Julia G 13/10/2017Nossas NoitesCom uma capa singela, mas que muito representa sua trama, Nossas Noites, de Kent Haruf, logo me chamou a atenção, mas por um motivo não tão nobre: suas poucas páginas. Pensei que, se o enredo não conseguisse me envolver, ainda conseguiria fazer uma leitura rápida, então por que não arriscar? Felizmente, eu estava muitíssimo enganada ao pensar assim e percebi isso logo que o livro chegou às minhas mãos, visto que havia uma carta da editora dentro dele com ótimas recomendações. Quando cheguei ao fim da leitura, lamentei essas mesmas poucas páginas.
Nossas Noites conta a história de Addie e Louis, dois vizinhos septuagenários que já cumpriram todas as "formalidades" da vida e, agora, parecem não ter uma função bem definida na sociedade. Tudo muda quando Addie bate à porta de Louis com uma proposta inusitada: que ele passe as noites na casa dela para terem um ao outro como companhia, sem outras intenções além de ter alguém ali do lado.
"Não, sexo não. Não é essa a minha ideia. Acho que perdi todo e qualquer impulso sexual já faz muito tempo. Estou falando de ter uma companhia para atravessar a noite, para esquentar a cama. De nós nos deitarmos na cama juntos e você ficar para passar a noite. As noites são a pior parte. Você não acha?"
A leitura do livro se torna interessante desde sua construção textual. Sem aspas ou travessões que demarquem os diálogos, o texto exige do leitor maior atenção a cada parágrafo, para que se possa acompanhar a história em sua plenitude. Isso não atrapalha em nada e ainda nos obriga a reparar em detalhes da escrita que, com a devida marcação, talvez passassem despercebidos.
Para além da forma, o livro conquista muito mais por seu conteúdo. Um romance entre "velhinhos" pode parecer desinteressante num primeiro momento para quem vive em plena juventude, mas acho que li poucas histórias de amor tão tocantes quanto essa. Acompanhar Addie e Louis é transbordar emoção e, por isso, Nossas Noites se torna um daqueles livros que acalenta o coração.

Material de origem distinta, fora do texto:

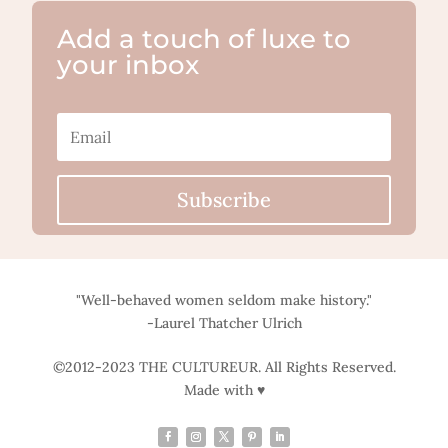
Add a touch of luxe to
your inbox
Subscribe
"Well-behaved women seldom make history."
-Laurel Thatcher Ulrich
©2012-2023 THE CULTUREUR. All Rights Reserved.
Made with ♥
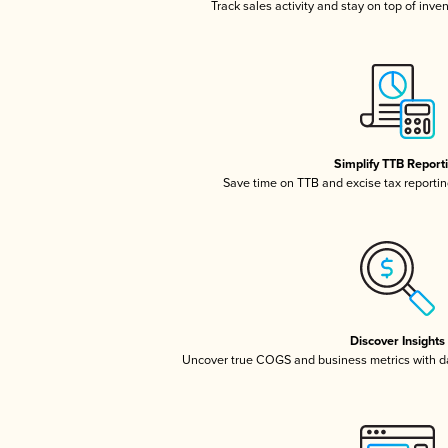
Track sales activity and stay on top of inve
Simplify TTB Report
Save time on TTB and excise tax reporting
Discover Insights
Uncover true COGS and business metrics with 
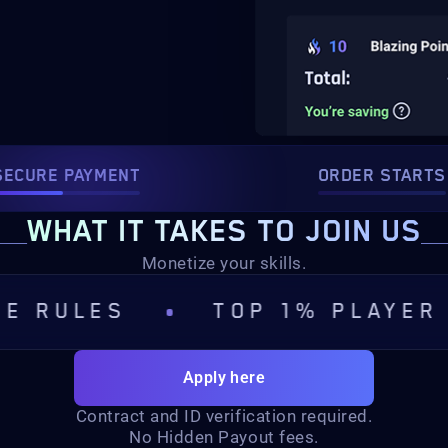
SECURE PAYMENT
ORDER STARTS
WHAT IT TAKES TO JOIN US
Monetize your skills.
ES
TOP 1% PLAYER
S
Apply here
Contract and ID verification required.
No Hidden Payout fees.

É inspirador ver um romance nascer sem aquela urgência da juventude e se solidificar nos pequenos detalhes do dia a dia. Não há aqui aquela incerteza incômoda de um futuro, já que o futuro não importa mais, apenas um dia após o outro. É lindo acompanhar os dois se redescobrirem um no outro, deixarem a comodidade de lado para viverem coisas novas, se tornarem pessoas melhores quando ninguém espera mais algo diferente nessa fase da vida. Fiquei fascinada pela forma como a obra de Kent Haruf mostra o amor como ele sempre deveria ser: sem pressa, sem posses, sem interesses; somente o prazer de ter aquela pessoa ao seu lado.
"Quem imaginaria que, a essa altura da vida, nós ainda poderíamos ter algo desse tipo? Que afinal ainda existe, sim, espaço para mudanças e entusiamos na nossa vida. E que nós ainda não estamos acabados nem física nem espiritualmente."

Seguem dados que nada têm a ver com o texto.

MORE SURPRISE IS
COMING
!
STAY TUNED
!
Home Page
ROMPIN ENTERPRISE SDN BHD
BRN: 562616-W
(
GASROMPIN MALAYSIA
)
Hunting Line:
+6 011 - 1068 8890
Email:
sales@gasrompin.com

Além disso, são mais do que válidas as reflexões que o texto traz, sobre idade e solidão, sobre ideias pré concebidas de que idosos não têm mais vida e nem podem ter e em quanto sofrimento isso resulta. No livro, essas características se personificam em todos os habitantes da cidade e, principalmente, na figura de Gene, filho de Addie, que acha que a mãe "não tem mais idade para isso" e faz de tudo para que Louis se afaste dela.
Nossas Noites me conquistou por sua simplicidade, por tratar do amor em sua forma mais límpida, por mostrar como é importante viver sem se preocupar com outros e que há muito mais maldade no julgamento do que no fato em si.